I don't think you'll find a faster lang.Math library implementation. I've even read that Android's lang.Math library, which uses floats instead of doubles, is slower. And the JDK implementation is written in C++ last time I checked.

A completely (un) educated guess of mine would be to see if you have GPU to spare. If you have, do the skinning on the GPU, if you don't, profile (VisualVM, free profiler for Java for example) and see if you can optimize the slowest parts of the skinning process.

- I use doubles for almost all my location and rotation values in the engine.

- I am doing the vertex calculations on the CPU with my own Math classes and what not.

- I am currently only using a single thread for the model updates.

- In java I am using the built in Math.sin, Math.cos, Math.tan for a lot of calculations.

This are all more or less all reasons for a slow down. Use the GPU for skinning, though bone calculations can be left on the CPU for now.

Multithreading should be a really big win for you assuming you're targeting machines with multiple cores. If it were C++, I'd say you should always use floats instead of doubles, I don't know about Java. Hardware skinning (using the GPU) is a trade-off - it will speed things up on the CPU and slow things down on the GPU, so it depends on your game's balance.

Another thing to consider is lodding. Can you switch to lower detailed models for distant skins? Can you reduce the number of weights per vertex for lower lod models? Can you get away with calculating the normal based on only the largest bone weight instead of all of them?

Put the skinning on the GPU. Todays gamer GPUs have such an incredible amount of computing power specialized for exactly this kind of calculations that you wouldn't be able to measure a difference even when your GPU is fully loaded.

Yeah, definitely go with GPU.

• As you add more functionality elsewhere the CPU load is also going to increase.
• Even if you thread it you've still got a max of 8 or so threads on current hardware; Even low-end GPUs have hundreds. And the threading is free, with no messy code required on your part.
• Even if you use SSE instructions, GPUs are still better optimized for this kind of calculation. Also free, with no messy code required on your part.
• Even if none of the above matter to you, you've still got a heavy upload of the transformed positions to do; using the GPU you only need a much lighter upload of bone matrices.
• As you add more animated models to the scene that heavy upload is only going to get worse; using the GPU the upload will remain considerably lighter.
• A GPU method allows for cool things such as different models sharing the same skeleton with much less overhead.

What keeps you from doing exactly the same in the shader? And don't tell me you're using the fixed function pipeline, I'm out then.

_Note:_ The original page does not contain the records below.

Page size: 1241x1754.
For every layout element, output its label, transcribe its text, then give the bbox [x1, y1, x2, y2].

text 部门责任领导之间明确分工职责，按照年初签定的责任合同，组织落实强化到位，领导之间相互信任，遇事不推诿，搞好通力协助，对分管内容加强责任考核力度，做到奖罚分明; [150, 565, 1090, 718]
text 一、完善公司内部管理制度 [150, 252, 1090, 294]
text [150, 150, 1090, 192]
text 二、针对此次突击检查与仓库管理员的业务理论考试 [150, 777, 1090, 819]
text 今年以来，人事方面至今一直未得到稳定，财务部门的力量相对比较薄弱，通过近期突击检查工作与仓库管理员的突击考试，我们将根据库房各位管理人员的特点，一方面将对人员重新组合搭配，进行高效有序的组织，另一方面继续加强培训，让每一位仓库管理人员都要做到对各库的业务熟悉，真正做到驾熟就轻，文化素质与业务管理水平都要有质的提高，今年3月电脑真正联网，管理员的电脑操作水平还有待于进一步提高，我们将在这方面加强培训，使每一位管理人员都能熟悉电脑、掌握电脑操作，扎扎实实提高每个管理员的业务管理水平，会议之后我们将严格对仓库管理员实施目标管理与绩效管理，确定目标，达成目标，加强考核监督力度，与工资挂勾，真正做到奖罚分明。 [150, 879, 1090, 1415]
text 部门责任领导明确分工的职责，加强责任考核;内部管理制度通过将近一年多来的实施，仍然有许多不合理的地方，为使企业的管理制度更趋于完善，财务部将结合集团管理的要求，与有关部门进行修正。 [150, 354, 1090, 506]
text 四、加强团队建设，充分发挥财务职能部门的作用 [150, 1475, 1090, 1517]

To stay in your terms: you usually combine the bone's bind transformation (the original position and rotation) in relation to the mesh, plus the current rotation offset and position offset, all into one transformation matrix. You end up with an array of matrices which you upload to the shader. You enhance your vertex structure to contain a number of bone indices (normally 4, because the fit nicely into an input register) and an equal count of weights that specify how much the vertex is influenced by that bone. So every vertex in your mesh says: I'm affected by bone 13, 25 and 5, with a weight of 0.3, 0.25 and 0.45, respectively. The shader now simply transforms the vertex by each bone matrix, accumulating the result weighted by the corresponding vertex weight, and you're done.